Сюжетно довольно простые истории, второго плана там, в общем, нет, некоторые сюрреалистические моменты вполне укладываются в рамки детской фантазии, но именно к этим двум рассказам я возвращалась несколько раз, потому что читать их чистое удовольствие. Очень хорошо написанные, как, впрочем, и вся книга, эти истории визуальны, в том смысле, что каждый эпизод, по крайней мере для меня, становился картинкой — выпуклой, яркой.

«Я и моя корова» — девочку отправляют на лето к бабушке в деревню. Картинки грустные и даже страшненькие, хотя... (в некотором отдалении от событий) вызывающие улыбку.

«Я ненавидела свою корову, а она — меня. Хотя мы и были два сапога пара: обе псишки»; «Мама, здесь люди такие несчастные, что вши им совсем не мешают. Тут у всех есть вши, даже у бабиных кур».

Сказочных элементов и мотивов тут много — но, как и положено в современной сказке, — травестированных. И, конечно, депрессивных.

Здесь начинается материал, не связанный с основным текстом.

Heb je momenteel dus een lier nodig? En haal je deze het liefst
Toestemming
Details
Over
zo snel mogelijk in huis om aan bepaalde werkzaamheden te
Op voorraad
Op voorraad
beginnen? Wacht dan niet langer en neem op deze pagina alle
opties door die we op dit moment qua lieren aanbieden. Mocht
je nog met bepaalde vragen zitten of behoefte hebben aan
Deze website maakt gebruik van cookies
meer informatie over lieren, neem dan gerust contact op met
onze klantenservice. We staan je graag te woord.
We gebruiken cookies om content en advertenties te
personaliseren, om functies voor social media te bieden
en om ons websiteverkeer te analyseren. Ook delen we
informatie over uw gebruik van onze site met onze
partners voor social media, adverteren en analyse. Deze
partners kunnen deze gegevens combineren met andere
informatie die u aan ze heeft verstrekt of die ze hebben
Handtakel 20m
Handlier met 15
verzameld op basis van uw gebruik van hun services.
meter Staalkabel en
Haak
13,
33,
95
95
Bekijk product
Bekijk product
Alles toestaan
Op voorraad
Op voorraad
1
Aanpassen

Парень загоняет на дерево свою немую сестру, беременную от него, и велит прыгать, но тут вмешивается корова и сталкивает парня в свежевырытую могилу Шапочки — мальчика с эпилепсией, который утонул в пруду во время приступа. «Шапочка, говорили ему ангелы у небесных ворот <...> это тебе не интернат. Отсюда не сбежишь».

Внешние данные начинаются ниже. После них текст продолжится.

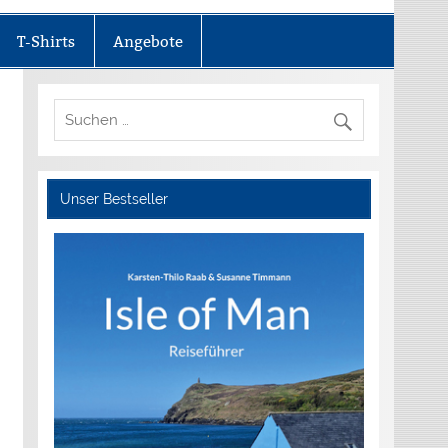
T-Shirts
Angebote
Unser Bestseller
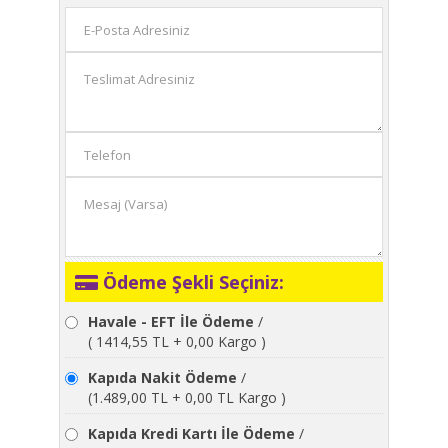
Ödeme Şekli Seçiniz:
Havale - EFT İle Ödeme
/
( 1414,55 TL + 0,00 Kargo )
Kapıda Nakit Ödeme
/
(1.489,00 TL + 0,00 TL Kargo )
Kapıda Kredi Kartı İle Ödeme
/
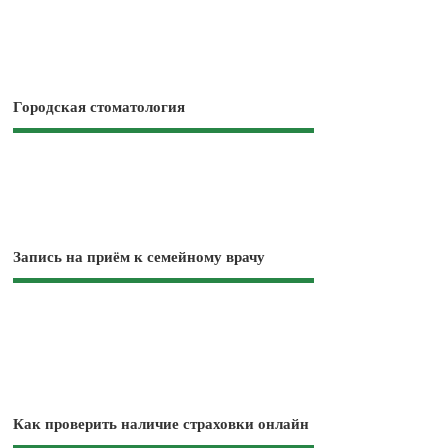
Городская стоматология
Запись на приём к семейному врачу
Как проверить наличие страховки онлайн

«Васильковские: худющая мама и три рыжие девочки сидят на ступеньках и ждут, когда умрет старая тетка. Когда она умрет, ее хата достанется им, а пока им жить негде».

«Цветка и ее я» — старшая сестра хитровато и иногда жестоко использует любовь/влюбленность младшей.

«Чаще всего мы оставались дома вдвоем — я и она. Цветка сидела в кухне возле окна, на мягком диванчике, а я, захлебываясь обидой и слезами, мыла посуду».

«Я тогда вообще часто плакала, но мое детство нельзя из-за этого назвать несчастным. Наоборот, иногда я думаю, что так я училась говорить».

Одиннадцать рассказов, из которых составлена эта книга, совершенно непредсказуемо сочетаются, дополняют друг друга. Их можно читать один за другим, но лучше откладывать книжку, чтобы найти место рассказу в общей мозаичной картине, в плавающей (не искаженной, но смещенной) реальности. И если уж пытаться найти определение книги Тани Малярчук, я бы отнесла «Лав — из» к прозе сюрреалистической.